Dans ce dossier, un prévenu italien était poursuivi, ainsi que sa société, pour traite des êtres humains aux fins d’exploitation par le travail d’un ressortissant congolais, pour trafic d’êtres humains de cette même personne, toutes deux avec circonstances aggravantes, ainsi que pour diverses préventions de droit pénal social concernant plusieurs travailleurs, dont le Congolais.

Le prévenu est le gérant d’une boulangerie.

Le travailleur congolais s’est constitué partie civile, mais ne comparaît pas.

Le dossier est initié suite à une dénonciation par un couple qui avait travaillé comme bénévole pour la restauration du bâtiment dans lequel la boulangerie allait être installée. Ils dénonçaient des faits d’exploitation économique du travailleur congolais par le prévenu. Celui-ci dormirait dans la cave et travaillerait de nuit pour des tâches de nettoyage. Un rapport sera établi par l’inspection de l’ONSS faisant état de diverses irrégularités concernant cette boulangerie. Le dossier est mis à l’instruction et plusieurs devoirs d’enquête sont réalisés (perquisition dans la boulangerie, où le travailleur congolais est constaté au travail, mais s’enfuit avant d’être intercepté, visite domiciliaire au-dessus de la boulangerie où dormirait la victime). Lors de son audition, le travailleur expliquera travailler depuis environ 5 ans (il s’agissait au départ d’une formation avec promesse qu’à l’issue de celle-ci il reprenne une boulangerie) et gagnerait environ 80 euros par semaine. Le travailleur est pris en charge par un centre d’accueil spécialisé pour victimes.

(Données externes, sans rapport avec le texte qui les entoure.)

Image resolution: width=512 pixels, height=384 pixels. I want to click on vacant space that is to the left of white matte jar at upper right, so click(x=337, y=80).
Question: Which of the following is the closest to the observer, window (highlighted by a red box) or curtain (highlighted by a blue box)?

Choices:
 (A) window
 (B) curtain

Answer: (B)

Dans un jugement du 19 novembre 2021, le tribunal correctionnel de Marche retient la majorité des préventions, sans les circonstances aggravantes, tant pour le prévenu que la société. Il estime qu’il est question de traite des êtres humains : le travailleur a été recruté par le prévenu afin de mettre à disposition sa force de travail dans sa boulangerie. À cet égard, le fait que le travailleur ait pris ou repris lui-même contact avec le prévenu parce qu’il cherchait du travail ou voulait une formation en boulangerie est sans incidence. Il a également été hébergé par le prévenu. Cette mise au travail a eu lieu dans des conditions contraires à la dignité humaine et ce, pendant plus de quatre ans (rémunération de 80 euros en moyenne par semaine ; temps de travail excessif (de 83,5 à 87,5 heures par semaine) ; travail non déclaré ; crainte de se faire intercepter par la police ; relation déséquilibrée avec l’employeur qui le tenait par des promesses vaines comme la reprise d’une boulangerie ou l’espoir d’une régularisation).

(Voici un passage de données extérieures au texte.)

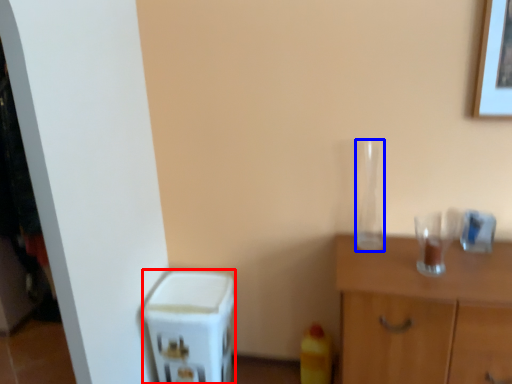
Question: Which of the following is the closest to the observer, appliance (highlighted by a red box) or glass vase (highlighted by a blue box)?

Choices:
 (A) appliance
 (B) glass vase

Answer: (B)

Pour le trafic, le tribunal estime que le prévenu a contribué au séjour irrégulier du travailleur congolais, celui-ci ayant retiré un avantage patrimonial de l’exploitation économique de la victime, non déclarée.

Le tribunal condamne le prévenu à une peine de 18 mois d’emprisonnement avec sursis et à 24.000 euros d’amende avec sursis partiel ; la société à une amende de 32.000 euros avec sursis partiel.

Cette décision a fait l’objet d’un appel.